_Brief_. A word-for-word copy of the entries is the goal; leave out the pictures.

··· Supplied material ···

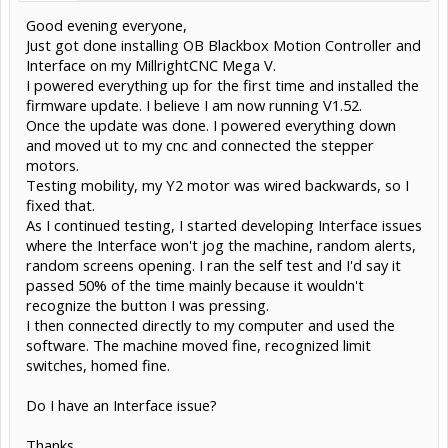
Good evening everyone,
Just got done installing OB Blackbox Motion Controller and
Interface on my MillrightCNC Mega V.
I powered everything up for the first time and installed the
firmware update. I believe I am now running V1.52.
Once the update was done. I powered everything down
and moved ut to my cnc and connected the stepper
motors.
Testing mobility, my Y2 motor was wired backwards, so I
fixed that.
As I continued testing, I started developing Interface issues
where the Interface won't jog the machine, random alerts,
random screens opening. I ran the self test and I'd say it
passed 50% of the time mainly because it wouldn't
recognize the button I was pressing.
I then connected directly to my computer and used the
software. The machine moved fine, recognized limit
switches, homed fine.
Do I have an Interface issue?
Thanks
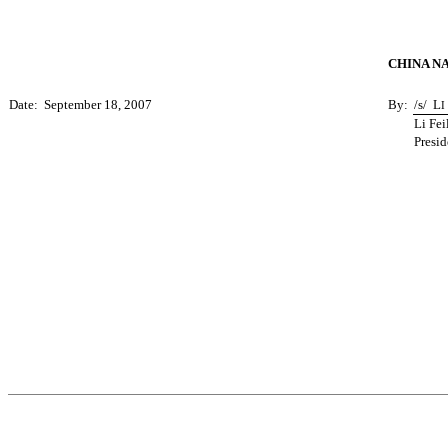
CHINA N
Date: September 18, 2007
By:
/s/
L
I
Li Fei
Presid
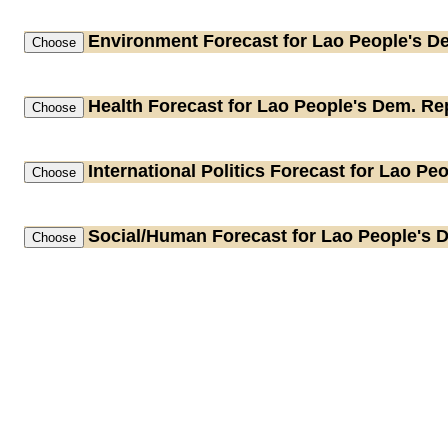
Environment
Forecast for Lao People's D
Health
Forecast for Lao People's Dem. Re
International Politics
Forecast for Lao Peo
Social/Human
Forecast for Lao People's 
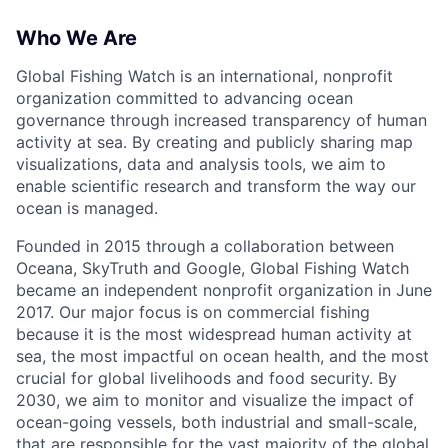
Who We Are
Global Fishing Watch is an international, nonprofit
organization committed to advancing ocean
governance through increased transparency of human
activity at sea. By creating and publicly sharing map
visualizations, data and analysis tools, we aim to
enable scientific research and transform the way our
ocean is managed.
Founded in 2015 through a collaboration between
Oceana, SkyTruth and Google, Global Fishing Watch
became an independent nonprofit organization in June
2017. Our major focus is on commercial fishing
because it is the most widespread human activity at
sea, the most impactful on ocean health, and the most
crucial for global livelihoods and food security. By
2030, we aim to monitor and visualize the impact of
ocean-going vessels, both industrial and small-scale,
that are responsible for the vast majority of the global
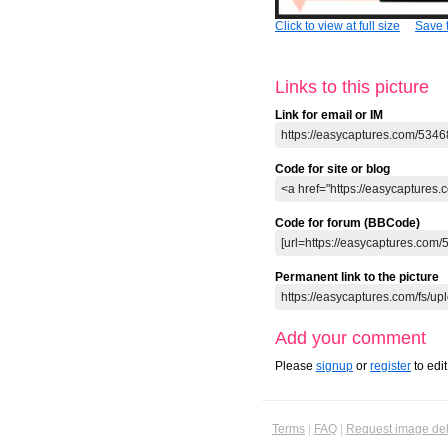
Click to view at full size
Save t
Links to this picture
Link for email or IM
Code for site or blog
Code for forum (BBCode)
Permanent link to the picture
Add your comment
Please
signup
or
register
to edi
Terms
|
FAQ
|
Request image del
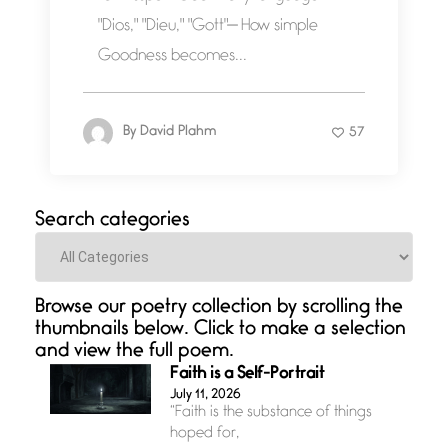
"Dios," "Dieu," "Gott"— How simple
Goodness becomes...
By
David Plahm
57
Search categories
Categories
Browse our poetry collection by scrolling the
thumbnails below. Click to make a selection
and view the full poem.
Faith is a Self-Portrait
July 11, 2026
“Faith is the substance of things
hoped for,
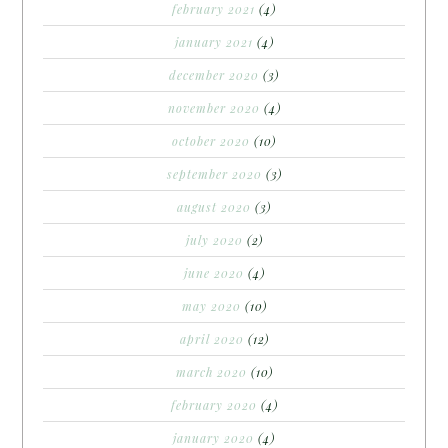
february 2021
(4)
january 2021
(4)
december 2020
(3)
november 2020
(4)
october 2020
(10)
september 2020
(3)
august 2020
(3)
july 2020
(2)
june 2020
(4)
may 2020
(10)
april 2020
(12)
march 2020
(10)
february 2020
(4)
january 2020
(4)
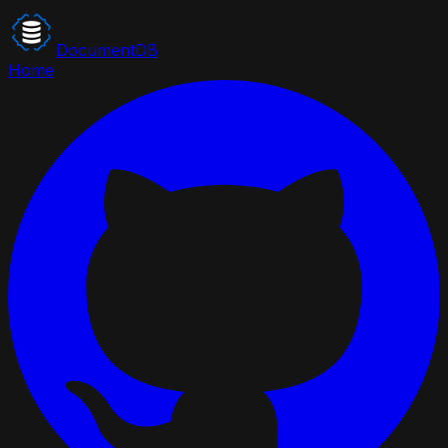
DocumentDB
Home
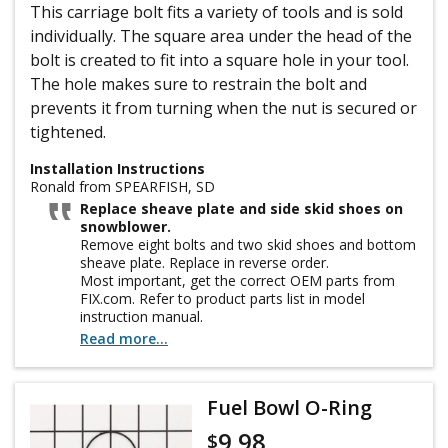
This carriage bolt fits a variety of tools and is sold
individually. The square area under the head of the
bolt is created to fit into a square hole in your tool.
The hole makes sure to restrain the bolt and
prevents it from turning when the nut is secured or
tightened.
Installation Instructions
Ronald from SPEARFISH, SD
Replace sheave plate and side skid shoes on
snowblower.
Remove eight bolts and two skid shoes and bottom
sheave plate. Replace in reverse order.
Most important, get the correct OEM parts from
FIX.com. Refer to product parts list in model
instruction manual.
Do that first and you too can see how easy this
Read more...
repair is and save big bucks charged by retail repair
shop!
Fuel Bowl O-Ring
9.98
$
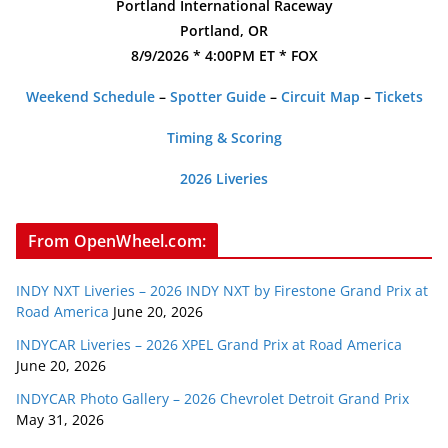
Portland International Raceway
Portland, OR
8/9/2026 * 4:00PM ET * FOX
Weekend Schedule
–
Spotter Guide
–
Circuit Map
–
Tickets
Timing & Scoring
2026 Liveries
From OpenWheel.com:
INDY NXT Liveries – 2026 INDY NXT by Firestone Grand Prix at
Road America
June 20, 2026
INDYCAR Liveries – 2026 XPEL Grand Prix at Road America
June 20, 2026
INDYCAR Photo Gallery – 2026 Chevrolet Detroit Grand Prix
May 31, 2026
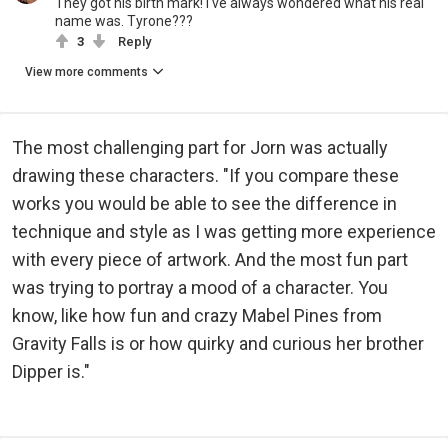
They got his birth mark! I've always wondered what his real
name was. Tyrone???
3
Reply
View more comments
The most challenging part for Jorn was actually
drawing these characters. "If you compare these
works you would be able to see the difference in
technique and style as I was getting more experience
with every piece of artwork. And the most fun part
was trying to portray a mood of a character. You
know, like how fun and crazy Mabel Pines from
Gravity Falls is or how quirky and curious her brother
Dipper is."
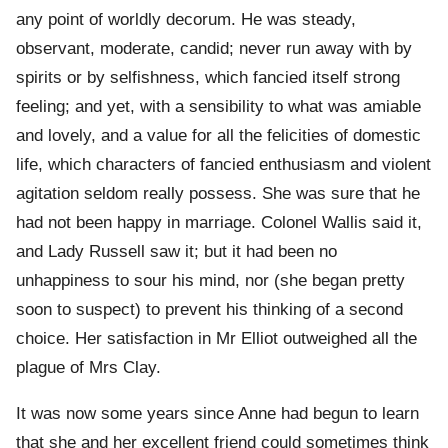
any point of worldly decorum. He was steady,
observant, moderate, candid; never run away with by
spirits or by selfishness, which fancied itself strong
feeling; and yet, with a sensibility to what was amiable
and lovely, and a value for all the felicities of domestic
life, which characters of fancied enthusiasm and violent
agitation seldom really possess. She was sure that he
had not been happy in marriage. Colonel Wallis said it,
and Lady Russell saw it; but it had been no
unhappiness to sour his mind, nor (she began pretty
soon to suspect) to prevent his thinking of a second
choice. Her satisfaction in Mr Elliot outweighed all the
plague of Mrs Clay.
It was now some years since Anne had begun to learn
that she and her excellent friend could sometimes think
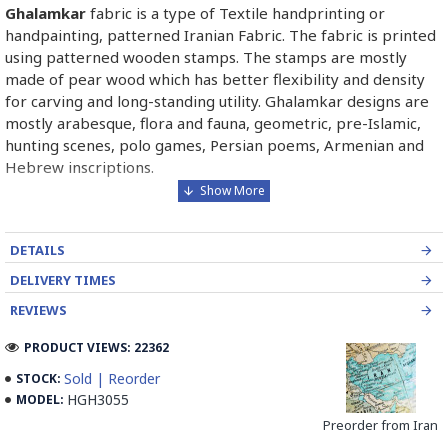
Ghalamkar
fabric is a type of Textile handprinting or
handpainting, patterned Iranian Fabric. The fabric is printed
using patterned wooden stamps. The stamps are mostly
made of pear wood which has better flexibility and density
for carving and long-standing utility. Ghalamkar designs are
mostly arabesque, flora and fauna, geometric, pre-Islamic,
hunting scenes, polo games, Persian poems, Armenian and
Hebrew inscriptions.
A tapestry may be stamped depending on its density and
size, between hundreds and tens of thousands of times. For
DETAILS
instance, a six-person table-cloth (2 meters by 1.4 meters)
should be stamped about 580 times in a normal job, while
DELIVERY TIMES
with the same size up to 4000 times in an elegant work.
REVIEWS
In the final stage, Ghalamkar is steamed for at least an hour
PRODUCT VIEWS: 22362
to stabilize their designs. Then, taken to the riverbed and
Sold | Reorder
STOCK:
kept to be soaked well along the running water. Afterward,
HGH3055
MODEL:
the pieces are boiled in large copper vessels containing
Preorder from Iran
stabilizers. At the same time, they are turned upside-down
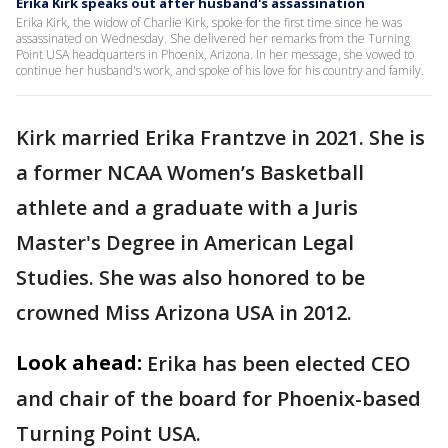
Erika Kirk speaks out after husband's assassination
Erika Kirk, the widow of Charlie Kirk, spoke for the first time since he was
assassinated on Wednesday. She delivered her remarks from the Turning
Point USA headquarters in Phoenix, Arizona. In her message, she vowed to
continue her husband's work, and spoke of his love for his country and family.
Kirk married Erika Frantzve in 2021. She is
a former NCAA Women’s Basketball
athlete and a graduate with a Juris
Master's Degree in American Legal
Studies. She was also honored to be
crowned Miss Arizona USA in 2012.
Look ahead:
Erika has been elected CEO
and chair of the board for Phoenix-based
Turning Point USA.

···

_Solution to this task_.
Good evening everyone,
Just got done installing OB Blackbox Motion Controller and
Interface on my MillrightCNC Mega V.
I powered everything up for the first time and installed the
firmware update. I believe I am now running V1.52.
Once the update was done. I powered everything down
and moved ut to my cnc and connected the stepper
motors.
Testing mobility, my Y2 motor was wired backwards, so I
fixed that.
As I continued testing, I started developing Interface issues
where the Interface won't jog the machine, random alerts,
random screens opening. I ran the self test and I'd say it
passed 50% of the time mainly because it wouldn't
recognize the button I was pressing.
I then connected directly to my computer and used the
software. The machine moved fine, recognized limit
switches, homed fine.
Do I have an Interface issue?
Thanks
CHINA N
Date: September 18, 2007
By:
/s/
L
I
Li Fei
Presid
Environment
Forecast for Lao People's D
Health
Forecast for Lao People's Dem. Re
International Politics
Forecast for Lao Peo
Social/Human
Forecast for Lao People's 
Who We Are
Global Fishing Watch is an international, nonprofit
organization committed to advancing ocean
governance through increased transparency of human
activity at sea. By creating and publicly sharing map
visualizations, data and analysis tools, we aim to
enable scientific research and transform the way our
ocean is managed.
Founded in 2015 through a collaboration between
Oceana, SkyTruth and Google, Global Fishing Watch
became an independent nonprofit organization in June
2017. Our major focus is on commercial fishing
because it is the most widespread human activity at
sea, the most impactful on ocean health, and the most
crucial for global livelihoods and food security. By
2030, we aim to monitor and visualize the impact of
ocean-going vessels, both industrial and small-scale,
that are responsible for the vast majority of the global
Click to view at full size
Save t
Links to this picture
Link for email or IM
Code for site or blog
Code for forum (BBCode)
Permanent link to the picture
Add your comment
Please
signup
or
register
to edi
Terms
|
FAQ
|
Request image del
"Dios," "Dieu," "Gott"— How simple
Goodness becomes...
By
David Plahm
57
Search categories
Categories
Browse our poetry collection by scrolling the
thumbnails below. Click to make a selection
and view the full poem.
Faith is a Self-Portrait
July 11, 2026
“Faith is the substance of things
hoped for,
february 2021
(4)
january 2021
(4)
december 2020
(3)
november 2020
(4)
october 2020
(10)
september 2020
(3)
august 2020
(3)
july 2020
(2)
june 2020
(4)
may 2020
(10)
april 2020
(12)
march 2020
(10)
february 2020
(4)
january 2020
(4)
DocumentDB
Home
This carriage bolt fits a variety of tools and is sold
individually. The square area under the head of the
bolt is created to fit into a square hole in your tool.
The hole makes sure to restrain the bolt and
prevents it from turning when the nut is secured or
tightened.
Installation Instructions
Ronald from SPEARFISH, SD
Replace sheave plate and side skid shoes on
snowblower.
Remove eight bolts and two skid shoes and bottom
sheave plate. Replace in reverse order.
Most important, get the correct OEM parts from
FIX.com. Refer to product parts list in model
instruction manual.
Do that first and you too can see how easy this
Read more...
repair is and save big bucks charged by retail repair
shop!
Fuel Bowl O-Ring
9.98
$
Portland International Raceway
Portland, OR
8/9/2026 * 4:00PM ET * FOX
Weekend Schedule
–
Spotter Guide
–
Circuit Map
–
Tickets
Timing & Scoring
2026 Liveries
From OpenWheel.com:
INDY NXT Liveries – 2026 INDY NXT by Firestone Grand Prix at
Road America
June 20, 2026
INDYCAR Liveries – 2026 XPEL Grand Prix at Road America
June 20, 2026
INDYCAR Photo Gallery – 2026 Chevrolet Detroit Grand Prix
May 31, 2026
They got his birth mark! I've always wondered what his real
name was. Tyrone???
3
Reply
View more comments
The most challenging part for Jorn was actually
drawing these characters. "If you compare these
works you would be able to see the difference in
technique and style as I was getting more experience
with every piece of artwork. And the most fun part
was trying to portray a mood of a character. You
know, like how fun and crazy Mabel Pines from
Gravity Falls is or how quirky and curious her brother
Dipper is."
any point of worldly decorum. He was steady,
observant, moderate, candid; never run away with by
spirits or by selfishness, which fancied itself strong
feeling; and yet, with a sensibility to what was amiable
and lovely, and a value for all the felicities of domestic
life, which characters of fancied enthusiasm and violent
agitation seldom really possess. She was sure that he
had not been happy in marriage. Colonel Wallis said it,
and Lady Russell saw it; but it had been no
unhappiness to sour his mind, nor (she began pretty
soon to suspect) to prevent his thinking of a second
choice. Her satisfaction in Mr Elliot outweighed all the
plague of Mrs Clay.
It was now some years since Anne had begun to learn
that she and her excellent friend could sometimes think
Ghalamkar
fabric is a type of Textile handprinting or
handpainting, patterned Iranian Fabric. The fabric is printed
using patterned wooden stamps. The stamps are mostly
made of pear wood which has better flexibility and density
for carving and long-standing utility. Ghalamkar designs are
mostly arabesque, flora and fauna, geometric, pre-Islamic,
hunting scenes, polo games, Persian poems, Armenian and
Hebrew inscriptions.
A tapestry may be stamped depending on its density and
size, between hundreds and tens of thousands of times. For
DETAILS
instance, a six-person table-cloth (2 meters by 1.4 meters)
should be stamped about 580 times in a normal job, while
DELIVERY TIMES
with the same size up to 4000 times in an elegant work.
REVIEWS
In the final stage, Ghalamkar is steamed for at least an hour
PRODUCT VIEWS: 22362
to stabilize their designs. Then, taken to the riverbed and
Sold | Reorder
STOCK:
kept to be soaked well along the running water. Afterward,
HGH3055
MODEL:
the pieces are boiled in large copper vessels containing
Preorder from Iran
stabilizers. At the same time, they are turned upside-down
Erika Kirk speaks out after husband's assassination
Erika Kirk, the widow of Charlie Kirk, spoke for the first time since he was
assassinated on Wednesday. She delivered her remarks from the Turning
Point USA headquarters in Phoenix, Arizona. In her message, she vowed to
continue her husband's work, and spoke of his love for his country and family.
Kirk married Erika Frantzve in 2021. She is
a former NCAA Women’s Basketball
athlete and a graduate with a Juris
Master's Degree in American Legal
Studies. She was also honored to be
crowned Miss Arizona USA in 2012.
Look ahead:
Erika has been elected CEO
and chair of the board for Phoenix-based
Turning Point USA.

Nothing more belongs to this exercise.